══ Extract

No Child, a one-hour one-act, is the rare short play so good you'll wish it were longer. Amphibian Stage's production at the Fort Worth Arts Center (where the seats are fine) is worth seeing twice. First, for the play itself: a bitterly funny drop-in to the worst class at the most rundown public high school in the Bronx, and the story of how students and teacher connect over a six-week drama workshop. A second viewing is recommended—bring a teacher friend with you—simply to study in detail the knockout performance by the show's sole actor, Rhianna Mack. She plays all 16 roles in No Child, including the 80-year-old janitor/narrator, an autocratic Russian substitute, a terrified Asian teacher, a Puerto Rican grandmother, a chain-smoking principal and 10th-grade students of many accents, attitudes and literacy levels.

Named for Bush 43's 2001 education makeover that reduced American public school curricula to "teaching to the test," No Child is populated by some of the failures. Like the 18-year-old repeating 10th grade and the pregnant 16-year-old, just two of the kids in the rowdy group Miss Sun is supposed to tame in six weeks as a visiting "teaching artist." The real Miss Sun based her play, which she performed to sell-out houses Off Broadway four years ago, on her experiences as a drama teacher in two New York City high schools. In No Child, she's brand new to (fictional) Malcolm X High, a dilapidated pile of bricks in a blighted urban neighborhood just 18 minutes by subway, as one character wryly observes, from Manhattan's 59th Street and one of America's wealthiest blocks of real estate.

The intrepid, dedicated teacher who magically makes angels of a class of listless, profane goof-offs is a familiar trope from movies and stage plays. We've learned life-affirming lessons from Mr. Chips, Miss Brodie and Mr. Holland. With Miss Sun, however, we see a teacher who sticks with her troubled charges for other than purely idealistic reasons. She's an unemployed actress, broke, behind in her rent and in hock to the IRS. Her level of desperation is at a more critical point than some of her students'. In short, she needs the job.

And what show does she want them to study, rehearse and perform? Timberlake Wertenbaker's challenging script Our Country's Good, about 18th century Australian convicts who put on a Restoration comedy for the guards in their penal colony. No Child's play within a play within a play underscores chilling similarities between bleak prison conditions in centuries past and the environment of a modern public high school. After waking up in apartments with barred windows, these kids get to school only to face "two metal-detecting machines, five school guards, two armed police officers and seven metal-detecting wands." The school building, with its falling ceilings and rotting walls, sounds as bad as The Tombs. "All the bathrooms on the third floor, dey broke," says the old janitor who narrates the play. "Now who's accountable for dat?"

No one, apparently. The students in the play stand in for all those public school troublemakers driven to bad behavior by boredom, parental neglect and the sense that the bean-counting, test-score-pimping suits who run the education system would prefer that they didn't show up at all. Miss Sun almost cracks from the pressure of trying to get them jazzed about theater. "I came to teaching to touch lives and educate and be this enchanting artist in the classroom," she says, "and I have done nothing but lose 10 pounds in a month and develop a disgusting smoking habit. These kids need something much greater than anything I can give them. They need a miracle—and they need a miracle, like, every day."

════
══ Records provided

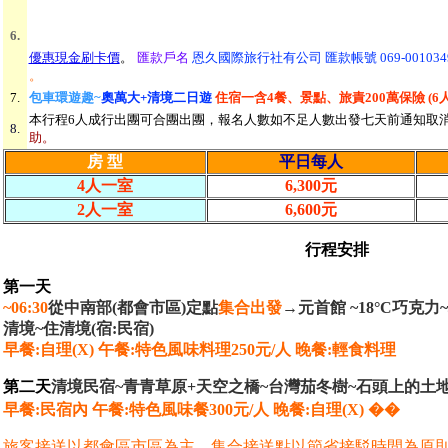
6.
優惠現金刷卡價
。
匯款戶名
恩久國際旅行社有公司 匯款帳號 069-0010349
。
7.
包車環遊趣~
奧萬大+清境二日遊
住宿一含4餐、景點、旅責200萬保險 (6
本行程6人成行出團可合團出團，報名人數如不足人數出發七天前通知取
8.
助。
房 型
平日每人
4人一室
6,300元
2人一室
6,600元
行程安排
第一天
~
06:30
從中南部(都會市區)定點
集合出發
→
元首館 ~18°C巧克
清境~住清境(宿:民宿)
早餐:自理(X) 午餐:特色風味料理250元/人 晚餐:輕食料理
第二天
清境民宿~青青草原+天空之橋~台灣茄冬樹~石頭上的土
早餐:民宿內 午餐:特色風味餐300元/人 晚餐:自理(X) ��
旅客接送以都會區市區為主。集合接送點以節省接駁時間為原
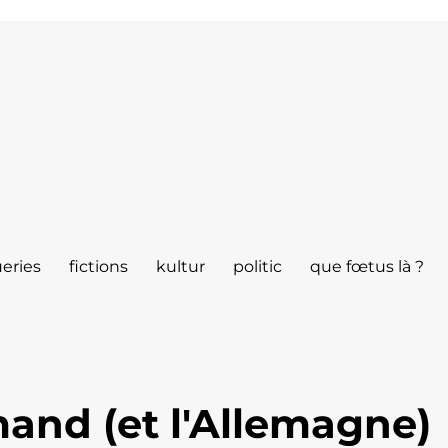
eries
fictions
kultur
politic
que fœtus là ?
mand (et l'Allemagne)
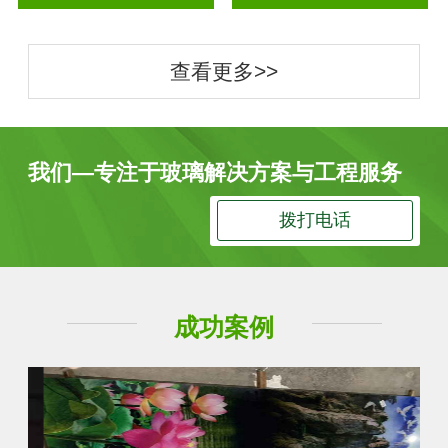
查看更多>>
我们—专注于玻璃解决方案与工程服务
拨打电话
成功案例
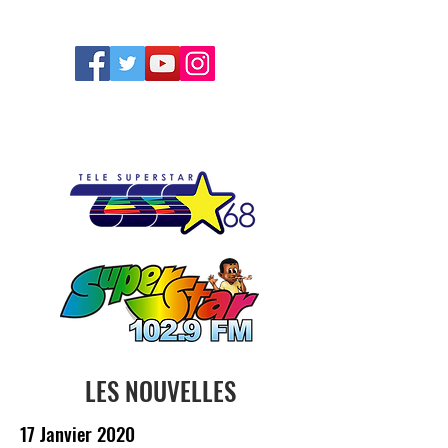
FOLLOW US
LES NOUVELLES
17 Janvier 2020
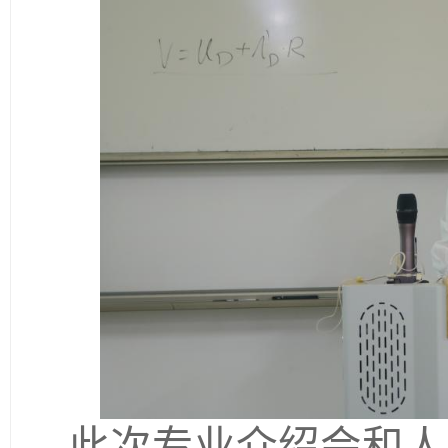
此次专业介绍会和人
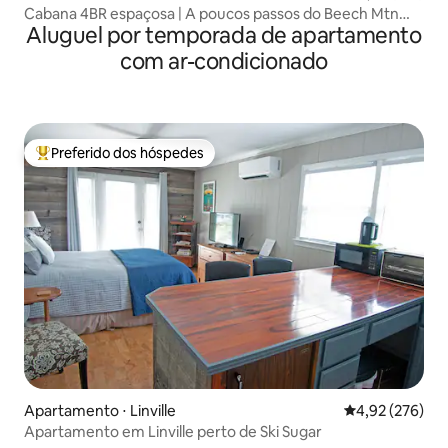
Cabana 4BR espaçosa | A poucos passos do Beech Mtn
Aluguel por temporada de apartamento
Resort
com ar-condicionado
Preferido dos hóspedes
Entre os melhores preferidos dos hóspedes
Apartamento ⋅ Linville
4,92 de uma av
4,92 (276)
Apartamento em Linville perto de Ski Sugar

════

:: Directions ::
1 > Which roles played by Rhianna Mack does the review of No Child name? List each one.
2 > Duplicate every line of text read from the records, leaving out the pictures.

:: Responses by item number ::
1 >
- the 80-year-old janitor/narrator
- an autocratic Russian substitute
- a terrified Asian teacher
- a Puerto Rican grandmother
- a chain-smoking principal
- 10th-grade students of many accents, attitudes and literacy levels

2 >
6.
優惠現金刷卡價
。
匯款戶名
恩久國際旅行社有公司 匯款帳號 069-0010349
。
7.
包車環遊趣~
奧萬大+清境二日遊
住宿一含4餐、景點、旅責200萬保險 (6
本行程6人成行出團可合團出團，報名人數如不足人數出發七天前通知取
8.
助。
房 型
平日每人
4人一室
6,300元
2人一室
6,600元
行程安排
第一天
~
06:30
從中南部(都會市區)定點
集合出發
→
元首館 ~18°C巧克
清境~住清境(宿:民宿)
早餐:自理(X) 午餐:特色風味料理250元/人 晚餐:輕食料理
第二天
清境民宿~青青草原+天空之橋~台灣茄冬樹~石頭上的土
早餐:民宿內 午餐:特色風味餐300元/人 晚餐:自理(X) ��
旅客接送以都會區市區為主。集合接送點以節省接駁時間為原
eries
fictions
kultur
politic
que fœtus là ?
mand (et l'Allemagne)
查看更多>>
我们—专注于玻璃解决方案与工程服务
拨打电话
成功案例
FOLLOW US
LES NOUVELLES
17 Janvier 2020
此次专业介绍会和人
Cabana 4BR espaçosa | A poucos passos do Beech Mtn
Aluguel por temporada de apartamento
Resort
com ar-condicionado
Preferido dos hóspedes
Entre os melhores preferidos dos hóspedes
Apartamento ⋅ Linville
4,92 de uma av
4,92 (276)
Apartamento em Linville perto de Ski Sugar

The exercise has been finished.